University of California invested $68M in Hawaii telescope
HONOLULU (AP) - The University of California system has invested more than $68 million in the Thirty Meter Telescope project in Hawaii, a report said.
The contributions were divided between the university’s private funds and grants received from the Gordon and Betty Moore Foundation, The Honolulu Star-Advertiser reported Monday.
The university is one of the partners seeking to build the giant telescope on the summit of Mauna Kea, Hawaii’s tallest mountain.
Students with the #UCDivestTMT campaign used California public-records law to obtain the report showing the university system’s financial contributions to the project over the last six years up to April 30.
The student group wants the university to divest from the project, arguing it is unethical for the university to support it.
The proposed $2.4 billion telescope has been on hold for five years, the victim of regulatory hurdles and a prolonged protest.
Demonstrators blocked an access road in a months-long protest against the project.

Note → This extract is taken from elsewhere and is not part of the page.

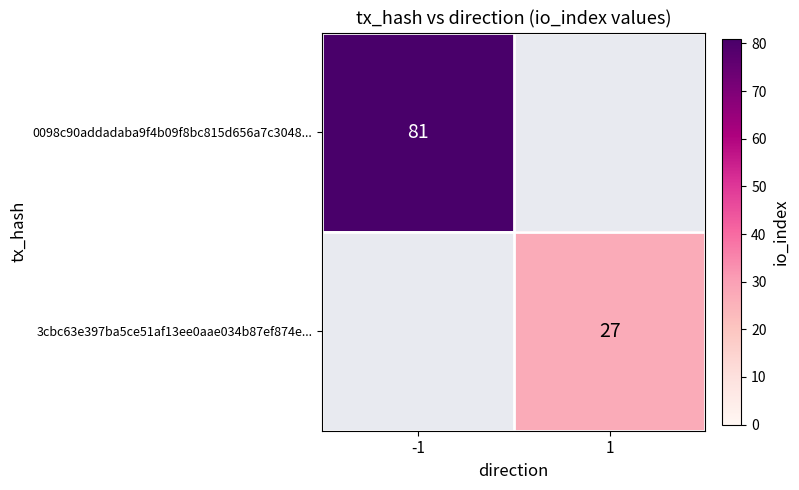

The 0098c90addadaba9f4b09f8bc815d656a7c3048... series shows 30 at -1. True or false?

False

Telescope opponents have said the project will desecrate land considered sacred by some Native Hawaiians.
The University of California’s support “will enable a new frontier of discoveries about the contents, nature and evolution of the universe including the search for life on other planets,” Stett Holbrook, a spokesman for university President Janet Napolitano, said in an interview with The Daily Californian, the student newspaper of the University of California, Berkeley.
In addition to the University of California, the project partners include The California Institute of Technology and science agencies in India, China, Canada and Japan.
The state of Hawaii plans to launch an independent review of the University of Hawaii’s oversight of Mauna Kea.
The review is expected to focus on the university’s compliance with the Mauna Kea Comprehensive Management Plan, which was approved by the Board of Land and Natural Resources in 2009.